● Text passage
1. For your first book, have no idea whatsoever until the very last minute, then sit down and write it effortlessly in three months (before, during and after work, and after your small child has gone to bed).  Do very few revisions. This book will be a bestseller. 2. For book two -- have a great idea, take nearly a year to write a first draft, show it proudly to your English and American editors, who will reject it out of hand, actively discouraging you from bothering to revise. Spend another year fixing it before anyone will agree to publish it or award it the Carnegie medal.

3. Book three will take a year or so, without giving too much trouble. The ending will prove stubborn, causing months of delay, but the rest will more or less flow.

4. Book four will be your worst yet, not coming together, remaining two-dimensional, requiring outside assistance and a great deal of head-banging -- until the day it snaps into full colour and just works.

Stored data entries

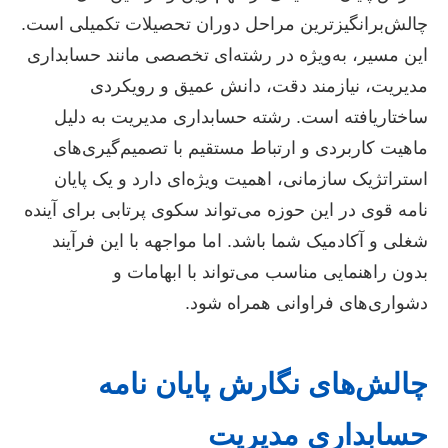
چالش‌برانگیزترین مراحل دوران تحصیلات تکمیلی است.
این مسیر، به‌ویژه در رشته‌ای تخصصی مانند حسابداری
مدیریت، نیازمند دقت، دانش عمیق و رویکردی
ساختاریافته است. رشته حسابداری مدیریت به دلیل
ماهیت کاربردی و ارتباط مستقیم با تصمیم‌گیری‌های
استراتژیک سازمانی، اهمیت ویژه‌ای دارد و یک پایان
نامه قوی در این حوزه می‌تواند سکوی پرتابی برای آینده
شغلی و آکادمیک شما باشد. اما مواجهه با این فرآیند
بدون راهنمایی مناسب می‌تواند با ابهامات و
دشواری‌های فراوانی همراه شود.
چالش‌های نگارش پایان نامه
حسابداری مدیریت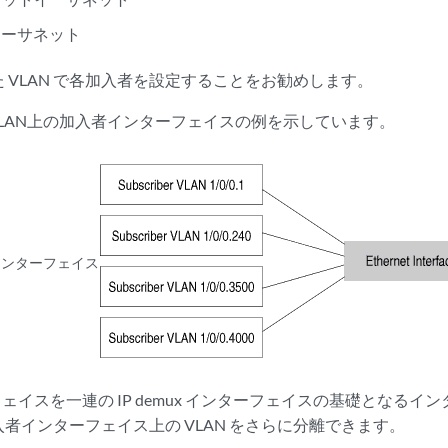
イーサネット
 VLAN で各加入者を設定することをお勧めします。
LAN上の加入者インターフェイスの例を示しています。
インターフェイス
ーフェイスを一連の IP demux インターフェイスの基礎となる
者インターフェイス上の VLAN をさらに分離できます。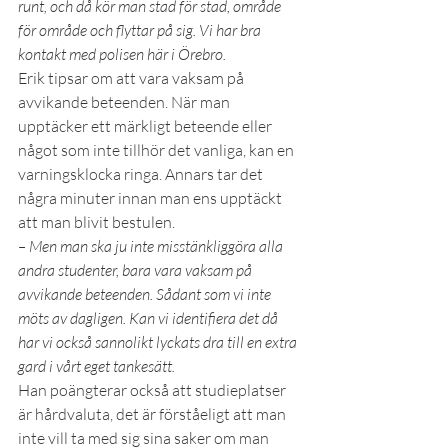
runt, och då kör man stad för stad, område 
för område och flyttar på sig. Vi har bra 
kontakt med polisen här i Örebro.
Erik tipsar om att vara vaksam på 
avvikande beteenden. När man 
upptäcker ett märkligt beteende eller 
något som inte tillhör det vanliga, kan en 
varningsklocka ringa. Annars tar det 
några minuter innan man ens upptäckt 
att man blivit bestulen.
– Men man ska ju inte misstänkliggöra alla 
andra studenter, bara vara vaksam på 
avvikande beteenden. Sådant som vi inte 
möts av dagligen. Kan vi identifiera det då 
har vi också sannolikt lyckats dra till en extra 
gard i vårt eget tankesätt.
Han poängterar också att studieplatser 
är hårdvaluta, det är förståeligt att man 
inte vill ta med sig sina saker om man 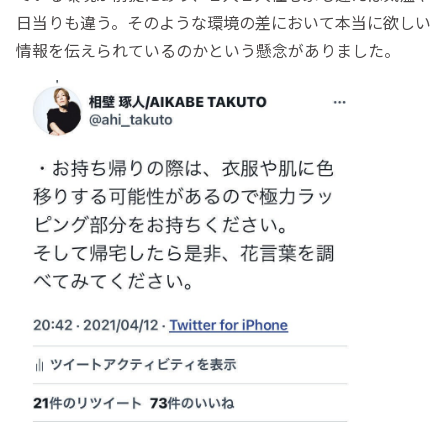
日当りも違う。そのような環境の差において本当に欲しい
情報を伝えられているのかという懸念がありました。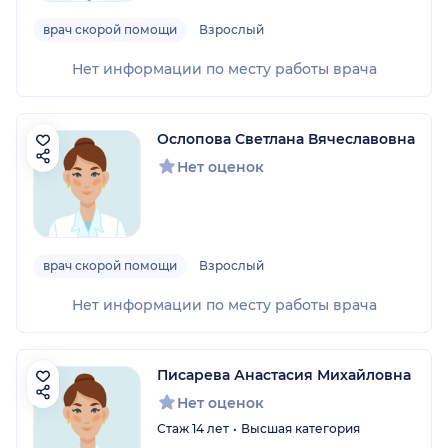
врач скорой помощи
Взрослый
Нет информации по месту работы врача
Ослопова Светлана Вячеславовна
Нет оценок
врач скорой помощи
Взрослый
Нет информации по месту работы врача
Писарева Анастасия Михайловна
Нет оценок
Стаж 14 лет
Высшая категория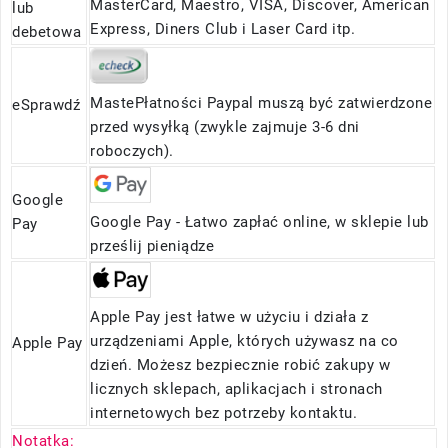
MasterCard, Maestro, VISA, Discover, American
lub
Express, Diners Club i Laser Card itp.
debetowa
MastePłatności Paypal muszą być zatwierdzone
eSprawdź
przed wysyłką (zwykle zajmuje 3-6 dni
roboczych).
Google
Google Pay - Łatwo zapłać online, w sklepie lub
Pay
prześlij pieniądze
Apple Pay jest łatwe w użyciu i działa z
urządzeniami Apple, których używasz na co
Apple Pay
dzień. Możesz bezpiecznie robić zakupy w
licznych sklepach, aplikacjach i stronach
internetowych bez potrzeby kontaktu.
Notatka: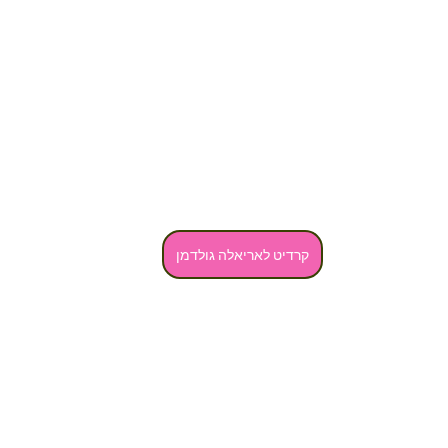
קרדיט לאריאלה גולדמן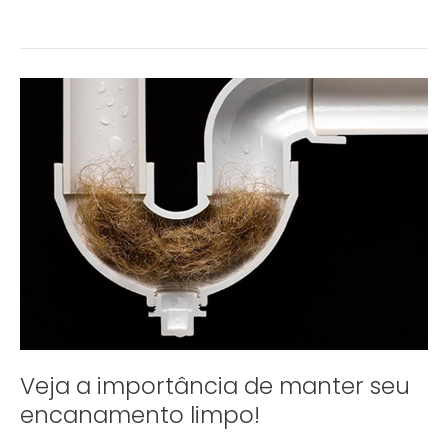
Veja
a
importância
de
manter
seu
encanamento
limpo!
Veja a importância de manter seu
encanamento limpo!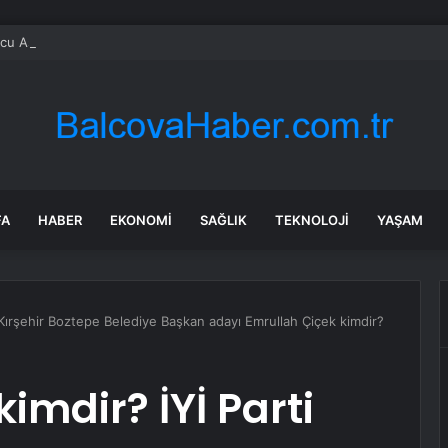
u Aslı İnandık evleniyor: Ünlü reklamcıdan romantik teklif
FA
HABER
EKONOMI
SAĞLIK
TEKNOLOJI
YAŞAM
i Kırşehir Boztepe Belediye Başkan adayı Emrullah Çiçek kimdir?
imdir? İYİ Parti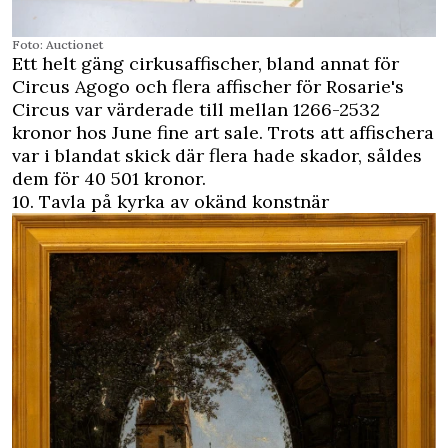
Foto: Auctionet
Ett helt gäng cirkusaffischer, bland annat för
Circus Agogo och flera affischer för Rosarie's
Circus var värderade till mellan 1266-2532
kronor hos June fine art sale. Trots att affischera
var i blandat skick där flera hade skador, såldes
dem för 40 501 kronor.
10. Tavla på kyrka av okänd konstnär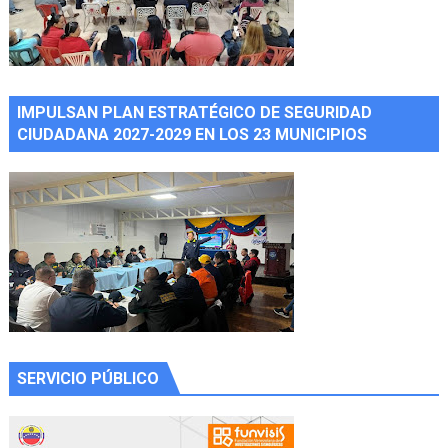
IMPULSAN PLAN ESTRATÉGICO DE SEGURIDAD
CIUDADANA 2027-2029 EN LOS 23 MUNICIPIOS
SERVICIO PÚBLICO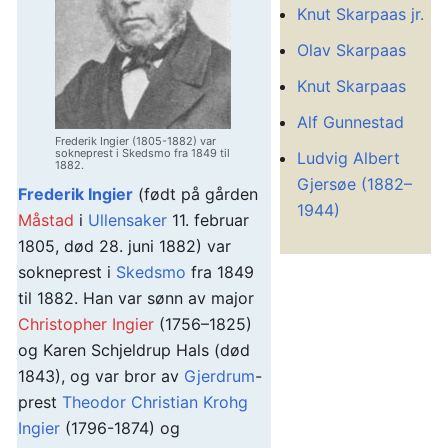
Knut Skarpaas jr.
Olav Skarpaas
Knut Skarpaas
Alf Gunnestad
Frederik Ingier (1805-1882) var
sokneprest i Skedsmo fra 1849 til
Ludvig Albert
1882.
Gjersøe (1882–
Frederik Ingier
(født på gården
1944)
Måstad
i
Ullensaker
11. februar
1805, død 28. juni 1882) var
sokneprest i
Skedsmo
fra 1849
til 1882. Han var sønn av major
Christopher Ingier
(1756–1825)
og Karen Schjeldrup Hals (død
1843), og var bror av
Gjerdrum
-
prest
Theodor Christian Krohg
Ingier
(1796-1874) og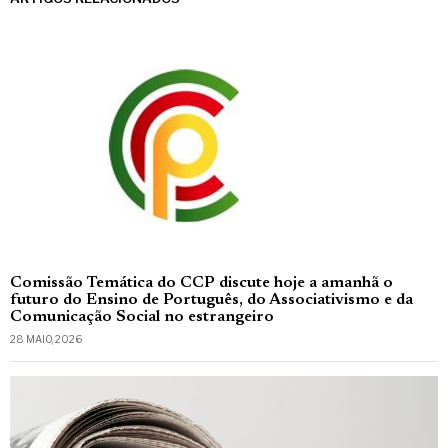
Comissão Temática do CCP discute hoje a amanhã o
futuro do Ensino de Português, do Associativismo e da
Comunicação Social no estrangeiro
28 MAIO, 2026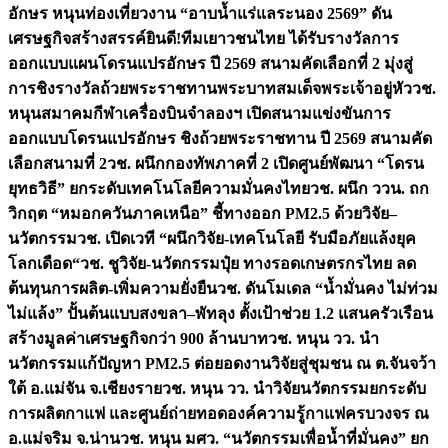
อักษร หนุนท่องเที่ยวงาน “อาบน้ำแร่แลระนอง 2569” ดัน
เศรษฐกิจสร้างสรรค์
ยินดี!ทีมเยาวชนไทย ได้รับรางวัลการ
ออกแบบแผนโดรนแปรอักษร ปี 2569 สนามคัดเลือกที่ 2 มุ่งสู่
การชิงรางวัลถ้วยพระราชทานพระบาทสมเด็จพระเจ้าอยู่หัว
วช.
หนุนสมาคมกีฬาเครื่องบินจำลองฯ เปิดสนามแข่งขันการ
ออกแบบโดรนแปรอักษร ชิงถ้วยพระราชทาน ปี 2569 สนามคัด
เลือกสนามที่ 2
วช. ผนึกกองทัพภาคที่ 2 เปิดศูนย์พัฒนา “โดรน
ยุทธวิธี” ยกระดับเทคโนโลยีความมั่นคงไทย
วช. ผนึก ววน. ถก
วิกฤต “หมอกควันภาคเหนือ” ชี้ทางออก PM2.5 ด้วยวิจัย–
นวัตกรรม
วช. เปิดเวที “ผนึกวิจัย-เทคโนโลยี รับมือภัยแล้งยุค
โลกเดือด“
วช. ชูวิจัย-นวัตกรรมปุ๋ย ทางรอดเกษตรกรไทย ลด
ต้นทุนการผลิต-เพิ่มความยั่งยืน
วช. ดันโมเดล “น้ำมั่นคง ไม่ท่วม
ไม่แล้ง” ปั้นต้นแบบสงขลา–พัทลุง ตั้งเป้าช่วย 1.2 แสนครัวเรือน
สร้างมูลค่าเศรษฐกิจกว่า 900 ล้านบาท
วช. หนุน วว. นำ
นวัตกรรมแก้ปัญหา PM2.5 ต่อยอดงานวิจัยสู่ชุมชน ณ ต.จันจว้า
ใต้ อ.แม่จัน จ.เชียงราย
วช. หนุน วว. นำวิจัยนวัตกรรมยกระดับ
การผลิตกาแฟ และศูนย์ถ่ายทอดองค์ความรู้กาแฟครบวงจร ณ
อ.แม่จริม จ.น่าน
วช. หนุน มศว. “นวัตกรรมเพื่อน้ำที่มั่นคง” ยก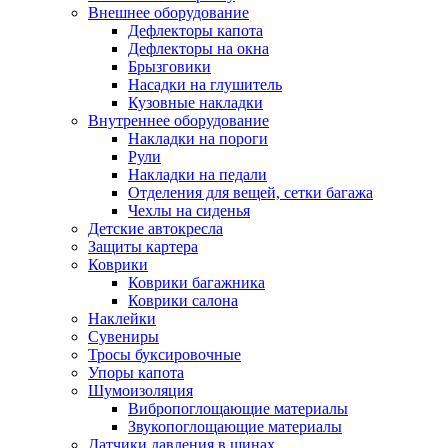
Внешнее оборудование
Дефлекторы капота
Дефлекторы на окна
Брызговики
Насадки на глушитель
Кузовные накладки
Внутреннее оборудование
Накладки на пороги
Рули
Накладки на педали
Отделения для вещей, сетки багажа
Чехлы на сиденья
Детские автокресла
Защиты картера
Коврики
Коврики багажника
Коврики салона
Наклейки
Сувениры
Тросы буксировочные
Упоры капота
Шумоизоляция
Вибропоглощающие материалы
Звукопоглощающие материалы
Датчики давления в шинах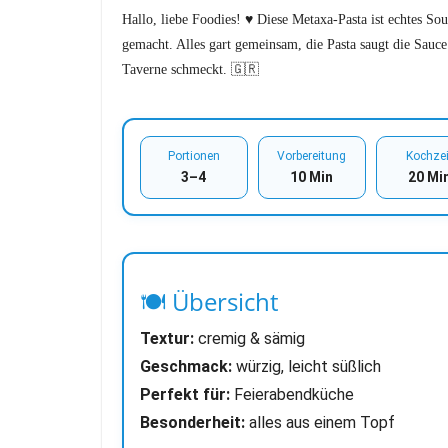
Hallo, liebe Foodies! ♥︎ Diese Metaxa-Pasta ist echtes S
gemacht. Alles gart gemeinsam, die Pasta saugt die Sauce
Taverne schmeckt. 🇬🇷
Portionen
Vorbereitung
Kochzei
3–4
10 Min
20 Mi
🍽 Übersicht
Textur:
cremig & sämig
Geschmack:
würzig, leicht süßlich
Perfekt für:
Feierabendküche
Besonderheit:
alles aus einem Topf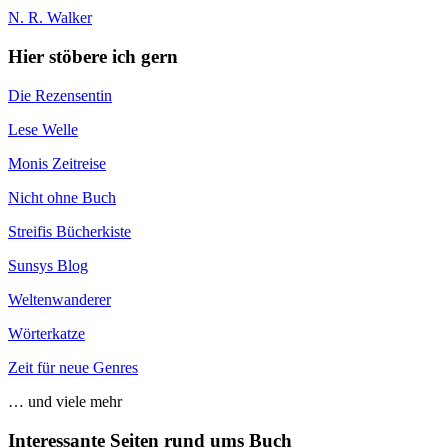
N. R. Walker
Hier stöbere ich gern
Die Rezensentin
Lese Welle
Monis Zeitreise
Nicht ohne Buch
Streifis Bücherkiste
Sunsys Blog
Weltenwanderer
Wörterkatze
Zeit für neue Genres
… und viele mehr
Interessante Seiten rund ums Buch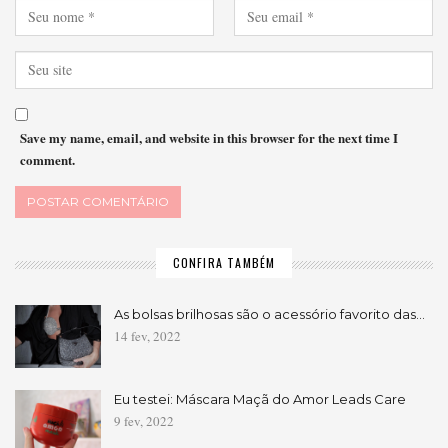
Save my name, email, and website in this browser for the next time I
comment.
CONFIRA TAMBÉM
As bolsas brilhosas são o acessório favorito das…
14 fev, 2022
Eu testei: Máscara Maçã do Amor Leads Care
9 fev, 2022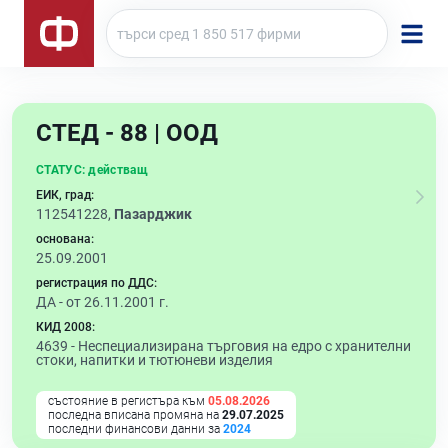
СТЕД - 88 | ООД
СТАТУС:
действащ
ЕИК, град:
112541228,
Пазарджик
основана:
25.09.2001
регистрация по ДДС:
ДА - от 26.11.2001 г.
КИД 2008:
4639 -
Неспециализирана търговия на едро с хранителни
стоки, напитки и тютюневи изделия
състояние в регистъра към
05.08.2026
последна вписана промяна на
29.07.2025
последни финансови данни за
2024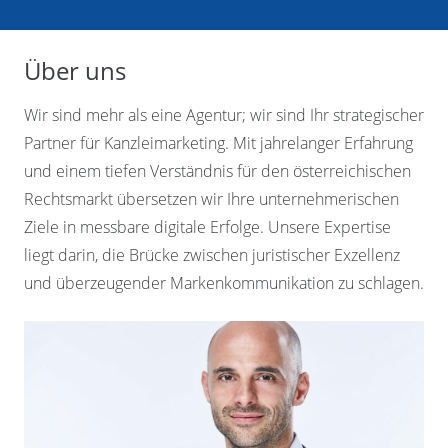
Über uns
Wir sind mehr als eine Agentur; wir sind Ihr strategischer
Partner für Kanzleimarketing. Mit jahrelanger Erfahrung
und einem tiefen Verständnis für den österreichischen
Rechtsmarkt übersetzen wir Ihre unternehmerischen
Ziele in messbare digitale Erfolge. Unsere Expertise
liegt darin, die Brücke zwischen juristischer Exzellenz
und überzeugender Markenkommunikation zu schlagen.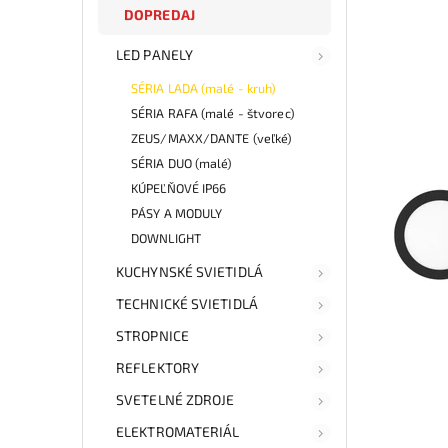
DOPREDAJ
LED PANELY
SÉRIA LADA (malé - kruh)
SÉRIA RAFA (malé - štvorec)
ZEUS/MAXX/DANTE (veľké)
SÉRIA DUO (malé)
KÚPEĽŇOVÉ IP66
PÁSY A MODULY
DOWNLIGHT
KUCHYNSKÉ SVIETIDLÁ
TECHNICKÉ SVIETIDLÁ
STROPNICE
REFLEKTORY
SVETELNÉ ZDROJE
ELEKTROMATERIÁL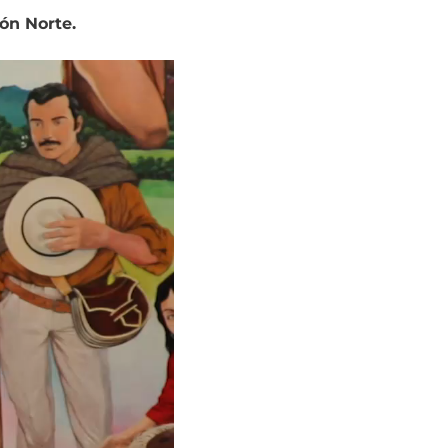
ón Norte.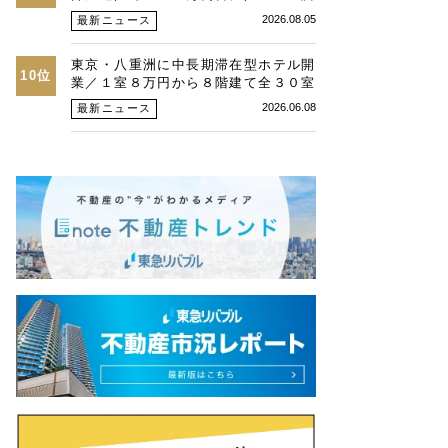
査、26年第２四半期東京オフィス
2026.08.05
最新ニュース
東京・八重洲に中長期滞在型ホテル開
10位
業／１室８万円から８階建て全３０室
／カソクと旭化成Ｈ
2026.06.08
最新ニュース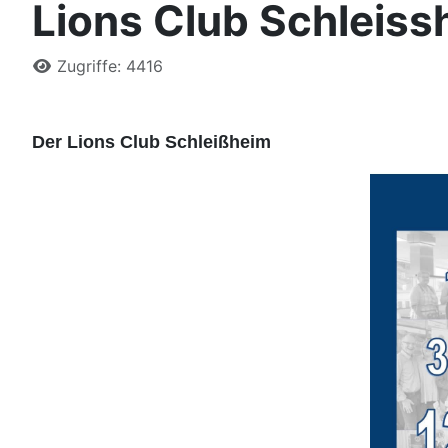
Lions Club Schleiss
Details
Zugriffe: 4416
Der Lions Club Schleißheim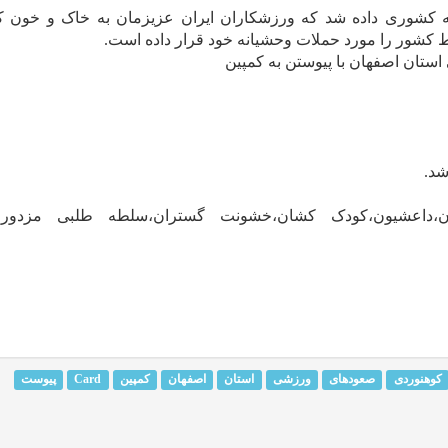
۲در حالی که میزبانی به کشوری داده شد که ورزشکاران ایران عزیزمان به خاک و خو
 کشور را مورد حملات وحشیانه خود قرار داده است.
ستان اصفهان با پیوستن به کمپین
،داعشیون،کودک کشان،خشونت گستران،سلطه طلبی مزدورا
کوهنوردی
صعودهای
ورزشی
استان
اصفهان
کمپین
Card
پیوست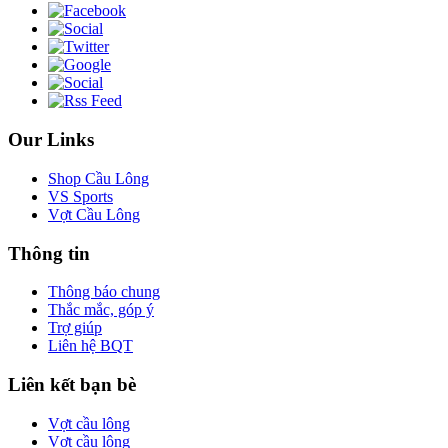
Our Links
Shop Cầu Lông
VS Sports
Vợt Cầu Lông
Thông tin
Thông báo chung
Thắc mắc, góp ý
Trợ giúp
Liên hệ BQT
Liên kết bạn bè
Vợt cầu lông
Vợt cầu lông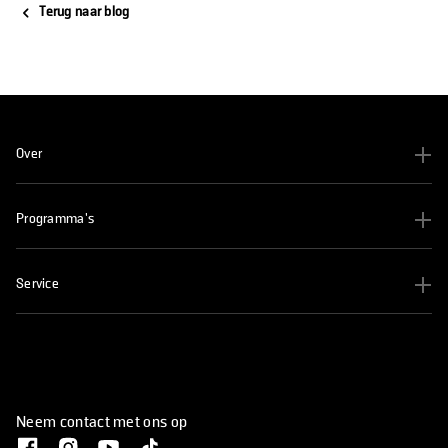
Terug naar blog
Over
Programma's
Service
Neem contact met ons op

● Assigned task A
In the passage on writing a run of books, how long does the first book take to write?
● Assigned task B
Continue the passage on writing a run of books from its last line.

● Expected output A
Three months.

● Expected output B
5. Book five will be a complete nightmare, taking three years and threatening never to work. This book will inspire loathing and self-loathing in equal measure and convince you that you should never have started this stupid writing game.

6. Book six will not want to be started, until the moment you sit down to write it, at which point it will flow out more or less without problem. It will not impress early readers, but you will have faith in it, despite it being a mystery plot with a mystery that stubbornly refuses to resolve. You will revise it in thin layers that eventually add up to a satisfying story.

7. Book seven has not yet been started.  But will inevitably follow the simple formula laid out above.